On Tue, Dec 16, 2008 at 3:42 PM, Scott McMurray <me22.ca+boost@gmail.com>wrote:
As for the bit patterns, I can't think of any bit patterns that cannot be created by legal <<ing and ++ing, so I'm not convinced that invalid integer bit patterns exist (at least in unsigned types -- I don't know what ones-complement signed ints do with ~0, for example).
An IEEE floating-point number maps nicely to a signed int of the same size for the purposes of sorting. The main issue is that negative floats increase in the opposite order from the integer with the same bits, so I sort them in reverse (if you look at the source). Positive floats sort in the same order as the positive integer with the same bit representation. -0 ends up being less than 0 this way, though for std::sort they are equal. NANs sort in a definite order during the radix-sorting portion, unlike std::sort which dumps them arbitrarily throughout the resulting file. I assume that developers won't mind these discrepancies for -0 and NANs. This trick is commonly used by radix sorting implementations, and is especially valuable because floating-point compares are inefficiently implemented on some platforms. I should note that I named the operation "casting_float_sort" because I was concerned that not all theoretical platforms may support the cast. If people are concerned about sorting some non-IEEE floating-point number, they can use float_sort, which requires the user to specify the type they cast the float to, or the functor versions, where the user defines the >> operation (where the cast is). All versions of float_sort still assume that negatives need to be sorted in reverse order; it's a method specialized to sorting IEEE floating_point numbers as integers. Anything that can be sorted in a normal fashion based upon an integer return from the >> operator (or equivalent functor) can be sorted by integer_sort.
That said, how is it used in practise? Aliasing allows reading through an unsigned char*, the size of which is always a factor of the size of any other type, so would it be better to implement everything to always go through that?
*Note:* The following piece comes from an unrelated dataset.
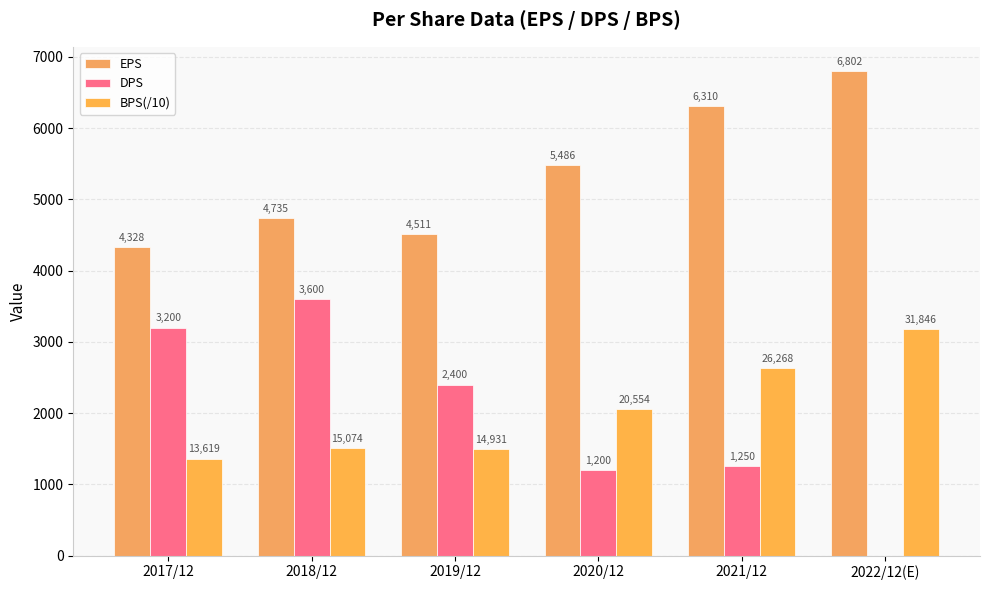

Where does the EPS series first go above 5486?

2021/12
I know naïve radix sorts will often go CHAR_BIT bits at a time to take advantage of that, but I figure the better implementation may well need something more complex.
I could do that, but I would often need one more iteration than is strictly necessary, and I wouldn't be able to reuse integer_sort to sort the positive floats. I have no reason to believe that going 8 bits at a time would be any faster, unless it can save me a memory operation to work around a casting restriction that isn't enforced on all (any?) platforms.